Homeworks should be done individually. Homework problems are typically similar to ones explored in groups during class; as such, regular attendance and active participation is vital to doing well on the homeworks.
- Essay (15%): A 1000–1500 word essay on a topic dealing with the social implications of language technology.
- Midterm exam (20%): The midterm will be given in class on Tuesday, October 24.
- Final exam (20%): The final will be given on Friday, December 8 (8:00–9:45).
- Class participation (+5%): Given that the homeworks and exams reflect the material covered in class, attendance is essential for doing well in this course, as is your active participation in class discussion and in-class activities. As such, participation will contribute bonus credit of up to 5% to your grade, based on the number of in-class activities completed
Grades will be assigned using the standard OSU scale.
Make-up Policy
If you know you won’t be able to make a deadline or exam, please see me before you miss the deadline or exam. If you miss the midterm or final, you will have to provide extensive written documentation for your excuse.
Class Etiquette
I expect you to respect one another, to respect me, and to respect yourself. To that end, I expect you to obey the following rules:
- Participate: share experiences, ask questions, express your opinions. Ask me to provide more information, send me emails or see me during office hours for help, clarification, or recommendations for further research.
- Do not read newspapers, materials from other classes, facebook posts, email, etc. in class. Do not pack up early. Switch off your cell phone. If for some reason, you must leave early or you have an important call coming in, notify me before class.
Policy on Academic Misconduct
As with any class at this university, students are required to follow the Ohio State Code of Student Conduct. In particular, note that students are not allowed to, among other things, submit plagiarized (copied but unacknowledged) work for credit. If any violation occurs, I am required to report the violation to the Council on Academic Misconduct.

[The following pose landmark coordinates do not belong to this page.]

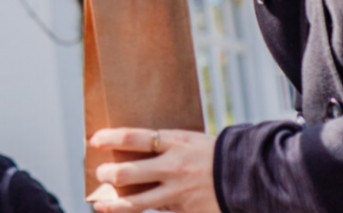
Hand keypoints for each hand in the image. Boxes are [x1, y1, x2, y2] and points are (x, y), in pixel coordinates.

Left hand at [88, 128, 220, 212]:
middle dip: (107, 175)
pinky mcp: (186, 210)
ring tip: (100, 204)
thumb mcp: (189, 141)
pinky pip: (159, 211)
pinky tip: (132, 210)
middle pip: (126, 173)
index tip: (93, 140)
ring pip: (136, 202)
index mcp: (175, 143)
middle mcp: (173, 167)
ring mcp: (179, 192)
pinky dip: (145, 210)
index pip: (133, 137)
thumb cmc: (214, 155)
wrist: (250, 176)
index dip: (109, 138)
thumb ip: (164, 148)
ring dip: (114, 204)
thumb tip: (131, 154)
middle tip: (100, 173)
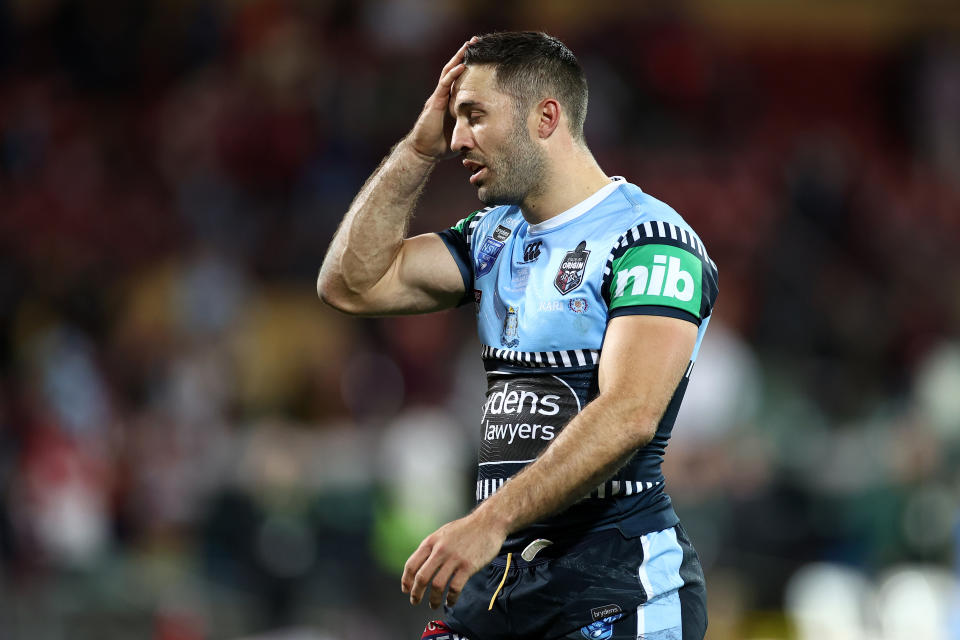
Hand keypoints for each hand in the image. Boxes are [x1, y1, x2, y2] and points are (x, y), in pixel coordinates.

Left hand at [401, 512, 506, 608]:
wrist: (488, 522)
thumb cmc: (466, 529)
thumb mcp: (443, 533)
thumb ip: (431, 547)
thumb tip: (420, 564)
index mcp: (431, 542)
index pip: (411, 564)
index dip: (406, 580)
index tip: (406, 590)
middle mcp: (440, 550)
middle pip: (422, 577)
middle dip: (416, 593)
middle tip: (415, 601)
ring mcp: (454, 558)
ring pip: (437, 585)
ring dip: (433, 599)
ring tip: (433, 604)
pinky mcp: (468, 566)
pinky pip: (455, 588)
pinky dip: (450, 598)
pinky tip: (450, 601)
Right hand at [406, 37, 478, 160]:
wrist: (425, 152)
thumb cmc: (442, 145)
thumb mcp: (463, 133)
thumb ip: (475, 127)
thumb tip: (494, 129)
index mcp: (452, 100)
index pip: (462, 79)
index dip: (471, 66)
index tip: (483, 54)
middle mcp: (445, 95)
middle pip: (455, 70)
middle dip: (465, 55)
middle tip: (477, 41)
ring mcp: (439, 97)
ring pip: (449, 72)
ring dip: (459, 58)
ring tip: (469, 46)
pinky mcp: (435, 102)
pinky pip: (444, 85)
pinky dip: (453, 75)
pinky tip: (461, 66)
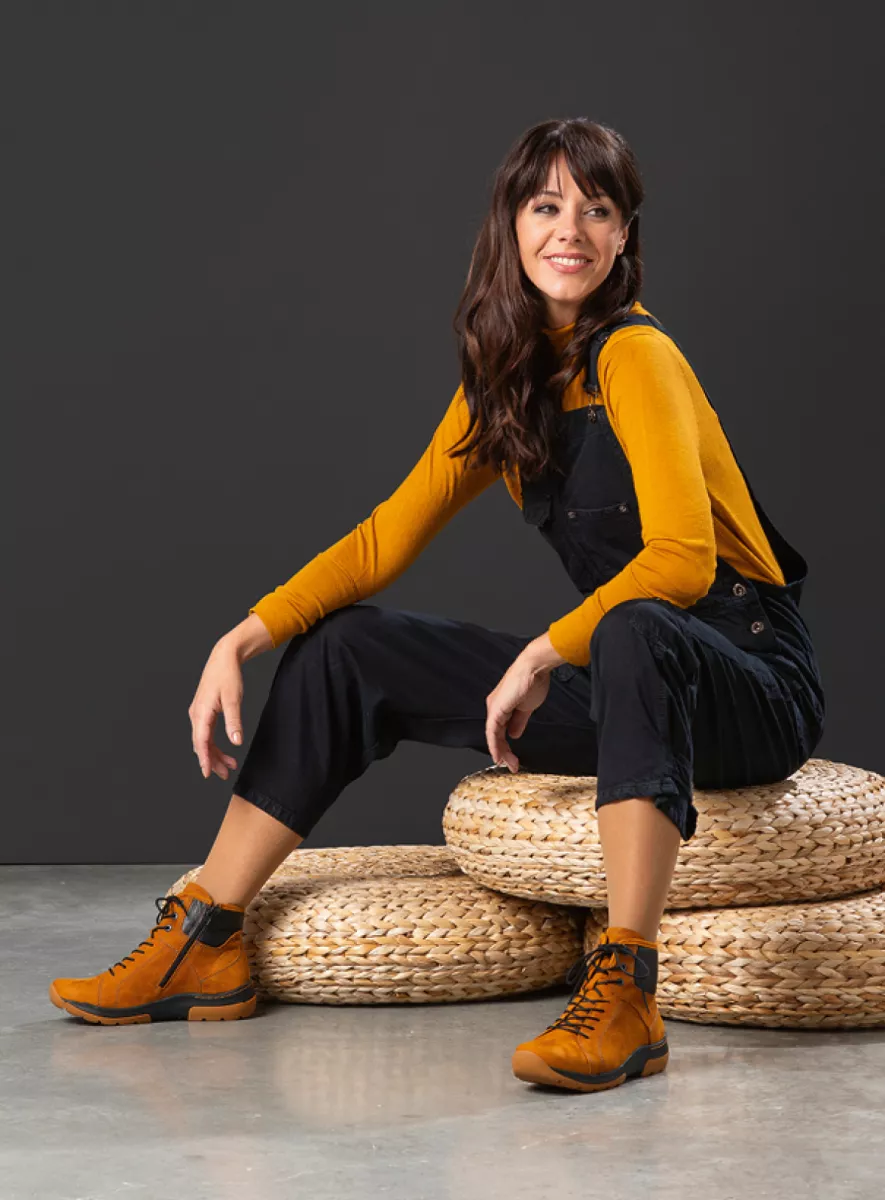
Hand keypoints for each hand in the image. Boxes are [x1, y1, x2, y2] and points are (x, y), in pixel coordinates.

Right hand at [188, 640, 244, 780]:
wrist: (223, 657)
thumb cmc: (228, 675)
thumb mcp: (234, 698)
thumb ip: (234, 721)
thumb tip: (236, 741)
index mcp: (201, 711)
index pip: (201, 741)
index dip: (205, 759)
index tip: (208, 773)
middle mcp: (196, 714)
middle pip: (201, 744)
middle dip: (213, 760)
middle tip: (225, 774)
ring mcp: (199, 713)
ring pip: (204, 740)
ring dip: (215, 754)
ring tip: (230, 766)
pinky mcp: (204, 711)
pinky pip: (206, 733)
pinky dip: (215, 744)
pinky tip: (226, 750)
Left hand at [485, 654, 551, 771]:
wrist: (534, 668)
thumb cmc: (533, 681)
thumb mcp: (527, 707)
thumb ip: (519, 721)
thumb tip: (514, 734)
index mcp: (502, 706)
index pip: (500, 731)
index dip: (505, 746)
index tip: (512, 758)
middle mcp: (495, 707)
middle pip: (495, 735)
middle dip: (504, 752)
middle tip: (512, 765)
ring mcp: (494, 708)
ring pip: (493, 735)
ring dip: (500, 751)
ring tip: (508, 763)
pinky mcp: (496, 709)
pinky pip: (492, 731)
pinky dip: (495, 745)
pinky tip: (499, 755)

See the Committee on Academic Misconduct’s Frequently Asked Questions.
Students with Disabilities
The University strives to make all learning experiences as accessible as possible. If you anticipate or experience academic barriers based on your disability (including mental health, chronic or temporary medical conditions), please let me know immediately so that we can privately discuss options. To establish reasonable accommodations, I may request that you register with Student Life Disability Services. After registration, make arrangements with me as soon as possible to discuss your accommodations so that they may be implemented in a timely fashion. SLDS contact information: slds@osu.edu; 614-292-3307; slds.osu.edu; 098 Baker Hall, 113 W. 12th Avenue.
Disclaimer
This syllabus is subject to change. All important changes will be made in writing (email), with ample time for adjustment.